Public People: Personal Data in Open Government Databases

Government open data (OGD) programs, in which a government places public data online in a downloadable and typically machine-readable format, have spread widely in recent years. Just over ten years after the launch of the first OGD program, Washington D.C. in 2006, dozens of OGD programs exist worldwide. The practice of opening government data has spread but strong norms around what to open do not yet exist.

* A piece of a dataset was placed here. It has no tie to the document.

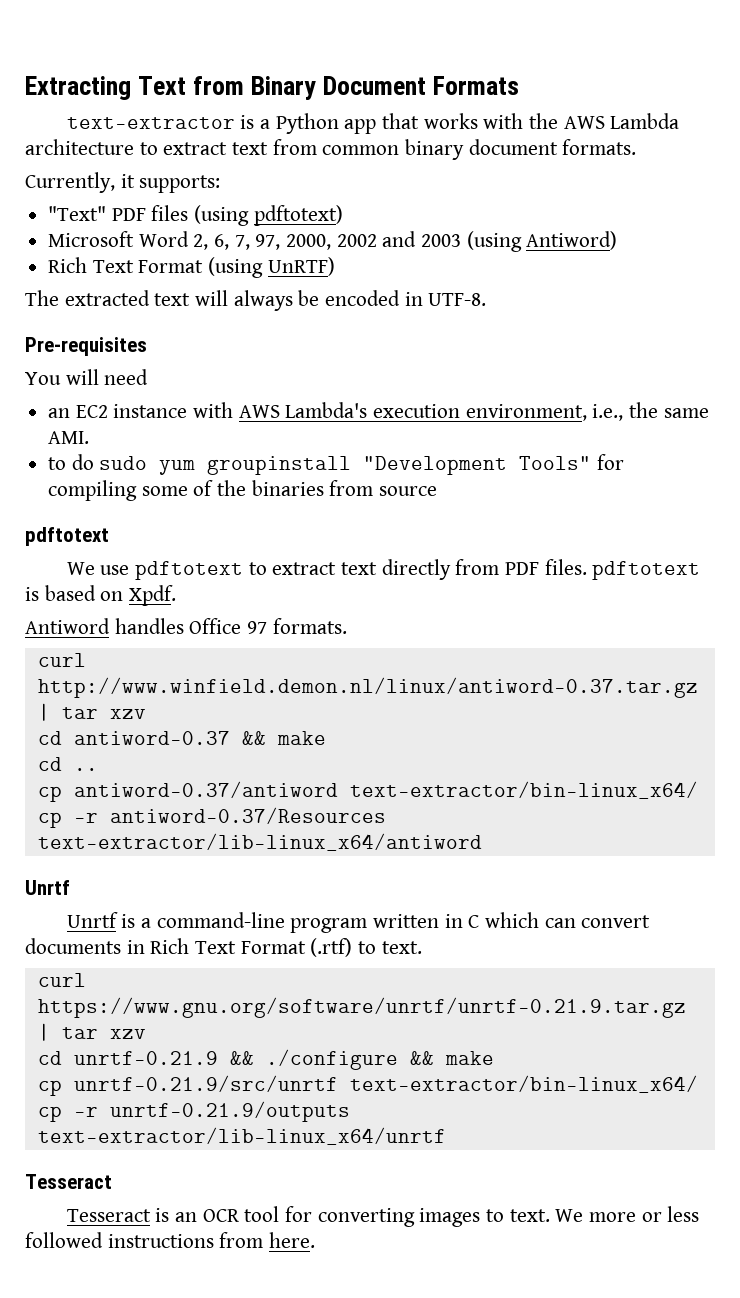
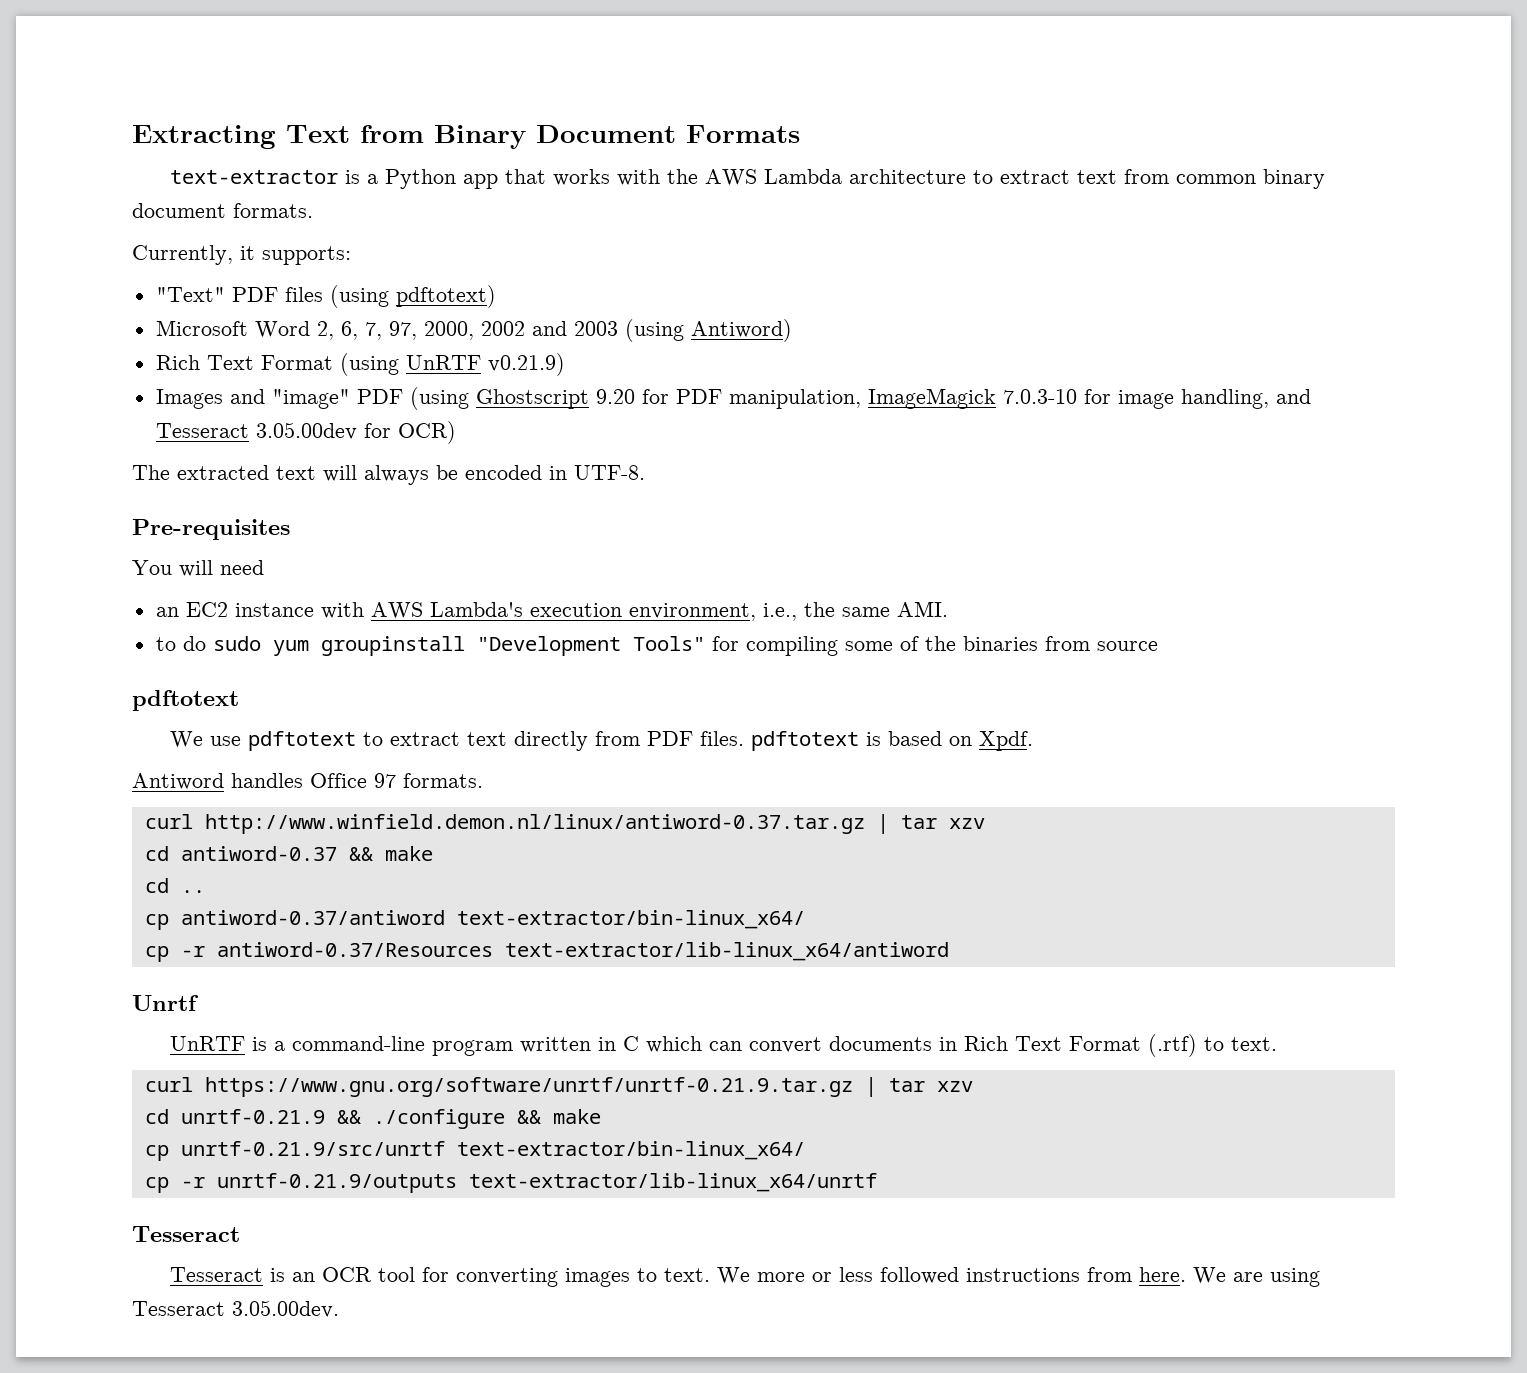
[267,257,335,276] UnRTF) -> [405,353,565,376] [155,387,1311,410] [155,421,456,444] UnRTF v0.21.9) // Images and "image" PDF (using Ghostscript 9.20 for PDF manipulation, ImageMagick 7.0.3-10 for image handling, and Tesseract 3.05.00dev for OCR)
[66,912,118,928] Unrtf -> [169,1036,245,1051] UnRTF
(316, 1240) none -> [1192,1267,1320,1287] [132,1300,339,1318] We are using Tesseract 3.05.00dev.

Open data programs take data that is technically but not practically accessible to the public, and place it onto the Internet, bringing information out from town hall filing cabinets and into Google search results, civic apps, data-driven journalism and commercial databases. Politicians and advocates laud government open data programs for their economic potential, but alongside these positive outcomes, specific privacy implications exist for open people data. The phrase “people data” here refers to any data concerning a specific individual, as opposed to aggregated statistics. This United Kingdom and the United States rank as the first and second most open in terms of government open data, according to the Open Data Barometer, yet the two nations handle personal data in diverging ways.
What data is “embodied” by a specific person has expanded, as recent academic work has uncovered the ease with which data can be deanonymized. A dataset no longer needs to list a specific person’s name or contact information to be personal. The definition of what is sensitive personal information has also expanded in recent years, as open data by definition can be freely reused and linked with other public or private databases. While information from a singular dataset may not be sensitive, the privacy implications of its use could increase when it is linked with other information.

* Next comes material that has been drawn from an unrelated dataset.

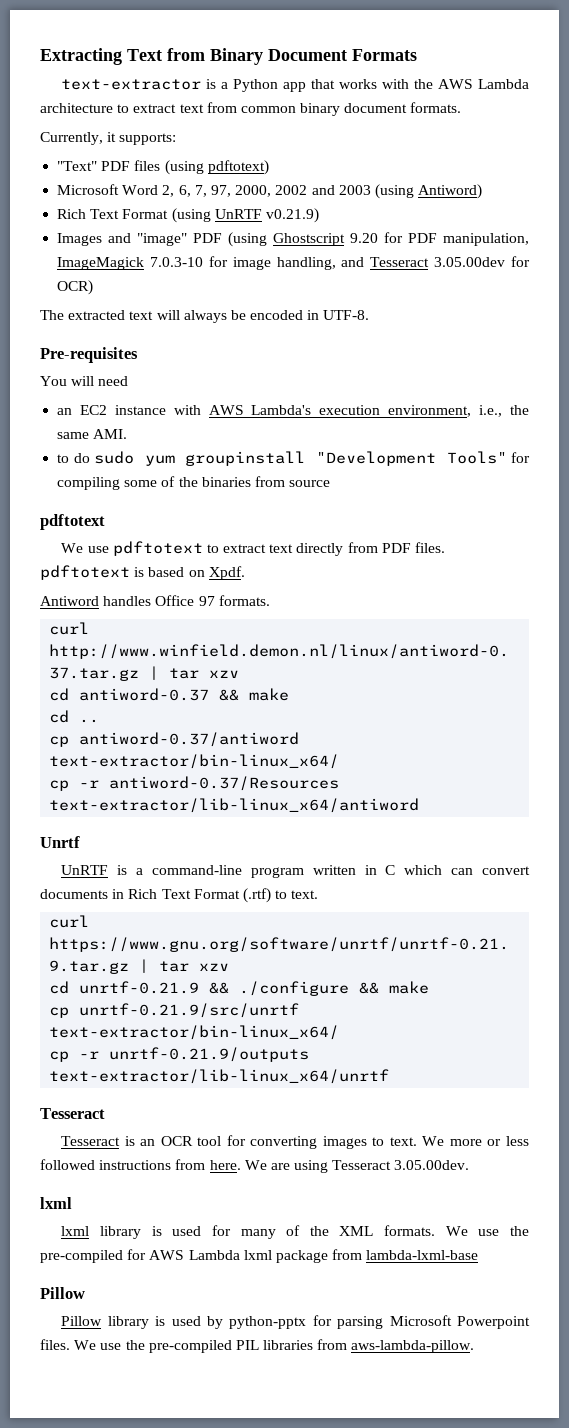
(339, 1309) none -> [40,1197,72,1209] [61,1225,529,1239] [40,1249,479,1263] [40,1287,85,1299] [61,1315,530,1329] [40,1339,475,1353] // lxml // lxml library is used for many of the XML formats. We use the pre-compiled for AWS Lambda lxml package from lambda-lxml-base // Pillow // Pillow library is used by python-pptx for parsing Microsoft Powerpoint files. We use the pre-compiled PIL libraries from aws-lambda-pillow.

The UK closely regulates the publication of people data through policies such as the 1998 Data Protection Act, whereas the US is comparatively lenient in publishing information related to people. Not only has the definition of “people data” in the US and UK evolved over the years but the differences in regulation of personal data in the US and the UK has implications for data reuse in the two nations.
The impact of open data can be difficult to measure but the relative reuse of data can be addressed by comparing the most used datasets in US federal database data.gov to the most used datasets in the UK open database data.gov.uk. Do two nations use categorically different data, and how do the differences in the datasets available impact the commercial applications of the OGD?
The government open data movement is still in the early stages of development; while the US and UK may have a fairly developed open data programs at the national level, others are just considering it. Norms around personal data in OGD should develop in lock step with spread of open data itself. The “Public People” presentation will help to explore the role of OGD in bringing personal data out into the public sphere of the Internet.